The y data is then mapped to fit in the 0-100 range so that it will look
more dynamic (it'd be rather more flat on a 0-100 F scale). The points are then encoded using google's simple encoding to limit the request length.

For comparison, here is an image generated using perl's GD::Graph. Since there is essentially no limit on what you can do when you control the whole API, I was free to use a lot more data.



In the chart above you can see a lot more detail, which seems like noise. I played around with different filtering methods to try smoothing out the chart, such as an inflection filter and a moving average. For this writeup I left a lot of the "noise" in so you could see the increased resolution, but that the general shape is the same as the Google Chart.
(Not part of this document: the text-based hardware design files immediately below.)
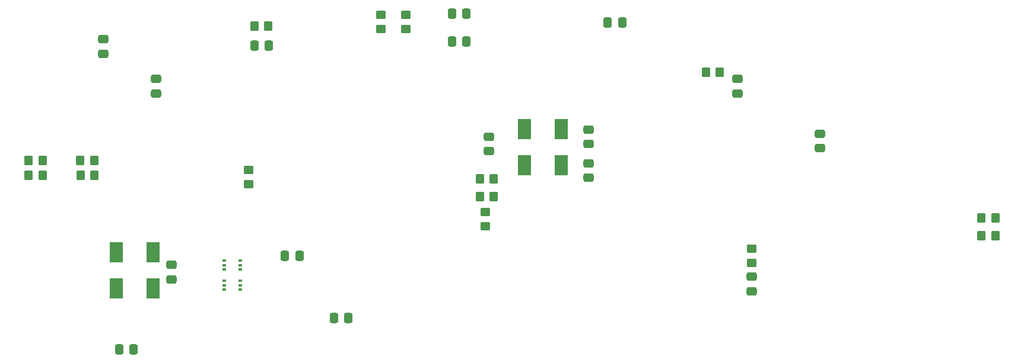
<source format=gbp>
G04 #@! TF.GenerationSoftware,KiCad,Pcbnew,(7.0.0)*
G04 #@! TF.CreationDate,2023-02-28T23:09:26-06:00*
G04 #@! TF.ProjectId,MCD,4d43442e-6b69-4636-9164-5f7063625858,rev?*
G04 #@! TF.SameCoordinates,Original*
G04 #@! TF.FileFunction,Paste,Bot*
G04 #@! TF.FilePolarity,Positive*
%FSLAX46Y46*%
G04 Gerber Fmt 4.6, Leading zero omitted, Abs format (unit mm)*
G04 Created by KiCad (PCBNEW (7.0.0)) date 2023-02-28 23:09:26*
%MOMM*%
%LPD*%
G01*
G04 APERTURE LIST*
G04 Aperture macros list*
%AMRoundRect*
0 Rectangle with rounded corners*
0 $1 Rounding radius*
0 $2 $3 $4 $5 $6 $7 $8 $9 X,Y pos of 4 corners*
0 Add a 4 corners polygon primitive as box body*
4,1,4,$2,$3,$4,$5,$6,$7,$8,$9,$2,$3,0*
0 Add four circle primitives for the rounded corners*
1,1,$1+$1,$2,$3*
1,1,$1+$1,$4,$5*
1,1,$1+$1,$6,$7*
1,1,$1+$1,$8,$9*
0 Add four rect primitives between the rounded corners*
20,1,$1+$1,$2,$3,$4,$5,0*
20,1,$1+$1,$4,$5,$6,$7,0*
20,1,$1+$1,$6,$7,$8,$9,0*
20,1,$1+$1,$8,$9,$2,$3,0*%
G04 Aperture macros list end*
%ADD10RoundRect,0.250000X0.350000X0.450000X-0.350000X0.450000X-0.350000X-0.450000X0.350000X-0.450000X0*%
%ADD11R,1.980000X3.000000*%
%ADD12RoundRect,0.250000X-0.350000X-0.450000X0.350000X-0.450000X0.350000X0.450000X-0.350000X0.450000X0*%
%ADD13RoundRect,0.250000X0.450000X-0.350000X0.450000X0.350000X-0.450000X0.350000X-0.450000X-0.350000X0*%
%ADD14RoundRect,0.250000X0.337500X0.475000X-0.337500X0.475000X-0.337500X-0.475000X0.337500X-0.475000X0*%
%ADD15RoundRect,0.250000X0.475000X-0.337500X0.475000X0.337500X-0.475000X0.337500X-0.475000X-0.337500X0*%
%ADD16R,0.600000X0.420000*%
%ADD17RoundRect,0.250000X-0.475000X0.337500X-0.475000X-0.337500X0.475000X-0.337500X0.475000X0.337500X0*%
%ADD18RoundRect,0.250000X-0.337500X-0.475000X0.337500X-0.475000X0.337500X0.475000X-0.337500X0.475000X0*%
%ADD19RoundRect,0.250000X-0.450000X0.350000X-0.450000X-0.350000X0.450000X-0.350000X0.450000X0.350000X0*%
G04 APERTURE END LIST*
D10*
X91500000Y-109700000D03*
X89500000Y-109700000D03*
D11*
X158099999Y-108324999D03*
X152839999Y-108324999D03*
X152839999Y-103124999D03*
X158099999Y-103124999D03*
D12*
X114300000Y-88400000D03*
X116300000Y-88400000D03*
D13*
X132400000Y-88800000D03*
X132400000Y-86800000D03*
D14*
X120750000Y-121250000D03*
X118675000Y-121250000D03*
D12*
X82100000Y-107600000D03*
X84100000Y-107600000D03*
D15*
X162000000Y-105237500D03*
X162000000Y-103162500D03*
X162000000Y-110100000D03*
X162000000Y-108025000D03*
D16*
X112299999Y-121899999D03*
X112299999Y-122549999D03*
X112299999Y-123199999D03*
X109999999Y-123199999D03*
X109999999Y-122549999D03*
X109999999Y-121899999D03*
D12*
X82100000Y-109700000D03*
X84100000Y-109700000D03*
D10*
X180750000Y-95000000D03*
X178750000Y-95000000D03*
D17*
X183250000Y-95962500D03*
X183250000Y-98037500D03*
D14*
X127750000Y-130100000D03*
X125675000Y-130100000D03*
X97100000Y-134600000D03*
X95025000Y-134600000D03*
D16*
X112299999Y-124799999D03*
X112299999Y-125449999D03*
X112299999Y-126099999D03*
X109999999Y-126099999D03*
X109999999Y-125449999D03*
X109999999Y-124799999D03*
D15*
X102500000Y-124600000D03*
X102500000Y-122525000D03*
D18*
X142525000Y-86600000D03*
X144600000Y-86600000D03*
D10*
X148500000Y-110250000D03*
X146500000Y-110250000D03*
D12*
X218100000Y-115800000D03*
X220100000Y-115800000D03*
D15*
X185250000Y-126287500D03*
X185250000Y-124212500D03*
D12*
X146500000Y-112750000D03*
X148500000Y-112750000D03*
D18*
X164725000Y-87900000D03*
X166800000Y-87900000D03*
D11*
X99899999Y-125899999D03*
X94639999Y-125899999D03*
X94639999Y-120699999D03*
X99899999Y-120699999D03*
D13*
X185250000Y-122250000D03*
X185250000Y-120250000D03*
X113500000Y-111000000D03*
X113500000Y-109000000D03*
X135900000Y-88800000D03*
X135900000Y-86800000D03*
D18*
X114300000Y-91200000D03*
X116375000Y-91200000D03*
D15*
X100250000Y-98000000D03*
X100250000Y-95925000D03*
D17*
X147750000Y-104212500D03*
X147750000Y-106287500D03*
D12*
X218100000Y-118400000D03*
X220100000Y-118400000D03*
D10*
X91450000Y-107600000D03*
X89450000Y-107600000D03*
D14*
X144600000Y-90600000D03*
X142525000Y-90600000D03*
D19*
X147250000Y-115000000D03*
X147250000Y-117000000D03*
D17*
X195000000Y-103762500D03*
X195000000Y-105837500D03*
X92790000Y-90250000D03*
X92790000Y-92325000D03*
M02*

</source>
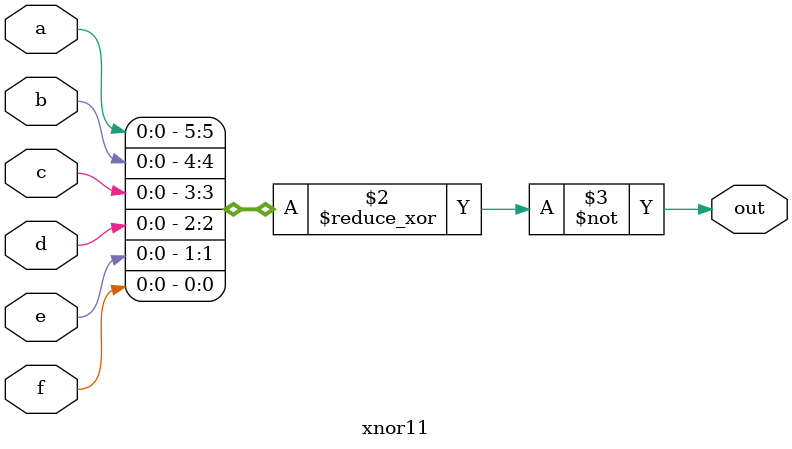
<source format=v>
module xnor11 (
  input a,
  input b,
  input c,
  input d,
  input e,
  input f,
  output reg out
);

    always @(*) begin
        out = ~(^{a,b,c,d,e,f}); // XNOR using built-in operator
    end
    
    
endmodule

</source>
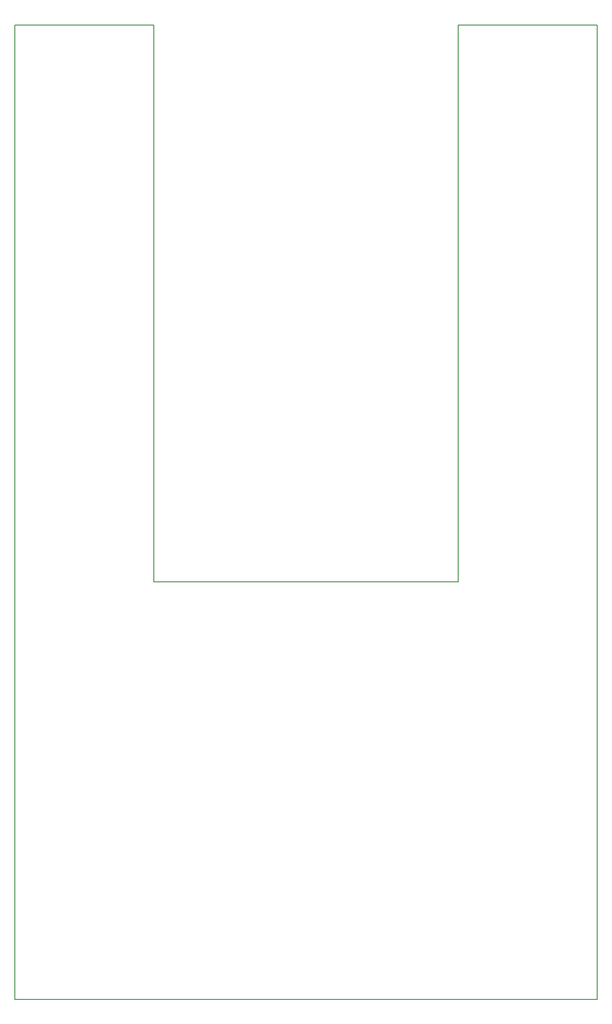
<source format=gm1>
G04 #@! TF.GenerationSoftware,KiCad,Pcbnew,(5.1.2)-1*
G04 #@! TF.CreationDate,2019-06-02T19:05:48-04:00*
G04 #@! TF.ProjectId,converter,636f6e76-6572-4746-9572-2e6b69636164,rev?*
G04 #@! TF.SameCoordinates,Original*
G04 #@! TF.FileFunction,Profile,NP*
%FSLAX46Y46*%
G04 Gerber Fmt 4.6, Leading zero omitted, Abs format (unit mm)*
G04 Created by KiCad (PCBNEW (5.1.2)-1) date 2019-06-02 19:05:48*
%MOMM*%
%LPD*%
G04 APERTURE LIST*
%ADD10C,0.150000*%
G04 APERTURE END LIST*
D10*
X170929300Y-215005920D02*
X64566800Y-215005920D01*
X170929300Y-37205920D02*
X170929300Y-215005920D01*
X145529300Y-37205920D02*
X170929300Y-37205920D01*
X145529300Y-138805920D02*
X145529300Y-37205920D01*
X89966800Y-138805920D02*
X145529300Y-138805920D01*
X89966800Y-37205920D02*
X89966800Y-138805920D01*
X64566800Y-37205920D02*
X89966800Y-37205920D01*
X64566800Y-37205920D02*
X64566800Y-215005920D01*
M02*

</source>
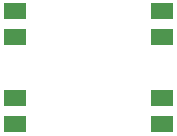
<source format=gbr>
G04 EAGLE Gerber RS-274X export*
G75*
%MOMM*%
%FSLAX34Y34*%
%LPD*%
%INSolderpaste Top*%
%IPPOS*%
%AMOC8*
5,1,8,0,0,1.08239X$1,22.5*%
G01*
%ADD10R,1.900000X1.400000*%


D10*
X14200Y200500D03*
X14200Y178500D03*
X14200Y126500D03*
X14200Y104500D03*
X138200Y104500D03*
X138200Y126500D03*
X138200Y178500D03*
X138200Y200500D03*
M02*

</source>
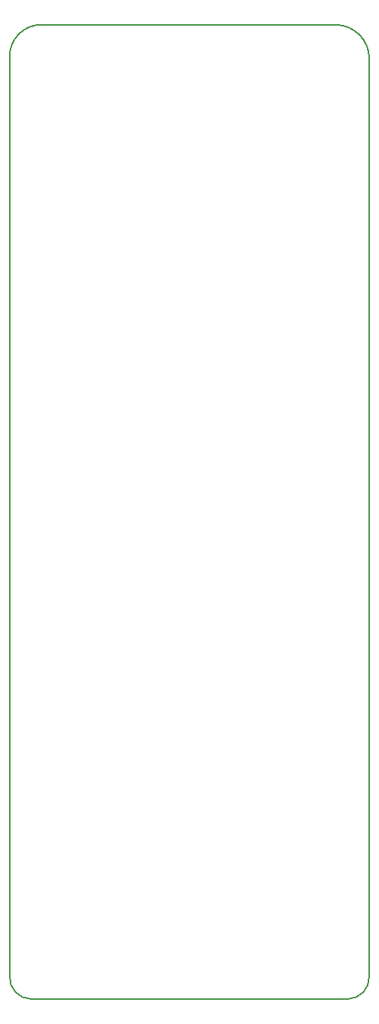
<source format=gko>
G04 DipTrace 3.2.0.1*
G04 ubraids_IIa.GKO*
%MOIN*%
G04 #@! TF.FileFunction,Profile*
G04 #@! TF.Part,Single*
%ADD11C,0.005512*%
%FSLAX26Y26*%
G04*
G70*
G90*
G75*
G01*
G04 BoardOutline*
%LPD*%
X394090Y494000D2*
D11*
G03X487841Y394000I95876J-4061D01*
G01*
X1887841D1*
G03X1981590Y494000I-2137J95948D01*
G01*
Y4544000D1*
G03X1837841Y4694000I-148884J1200D01*
G01*
X537841D1*
G03X394090Y4550251I-5002J-138749D01*
G01*
Y494000D1*
M02*

</source>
One could argue that the limitations imposed by the Google Chart API actually force you to produce a smoother, easier to understand chart. That is probably a good thing in the general case, although in the engineering world overfiltering the data might mask too much meaning. For example, this chart tells me more than just the average temperature over the period of a few days. The very-short-term fluctuations in the graph (the "noise") could be just as informative as the overall trends. It tells me that the temperature isn't stable in small intervals, which could be because of thermal sensor noise, problems capturing or filtering the data, the AC units cycling very frequently, and so on.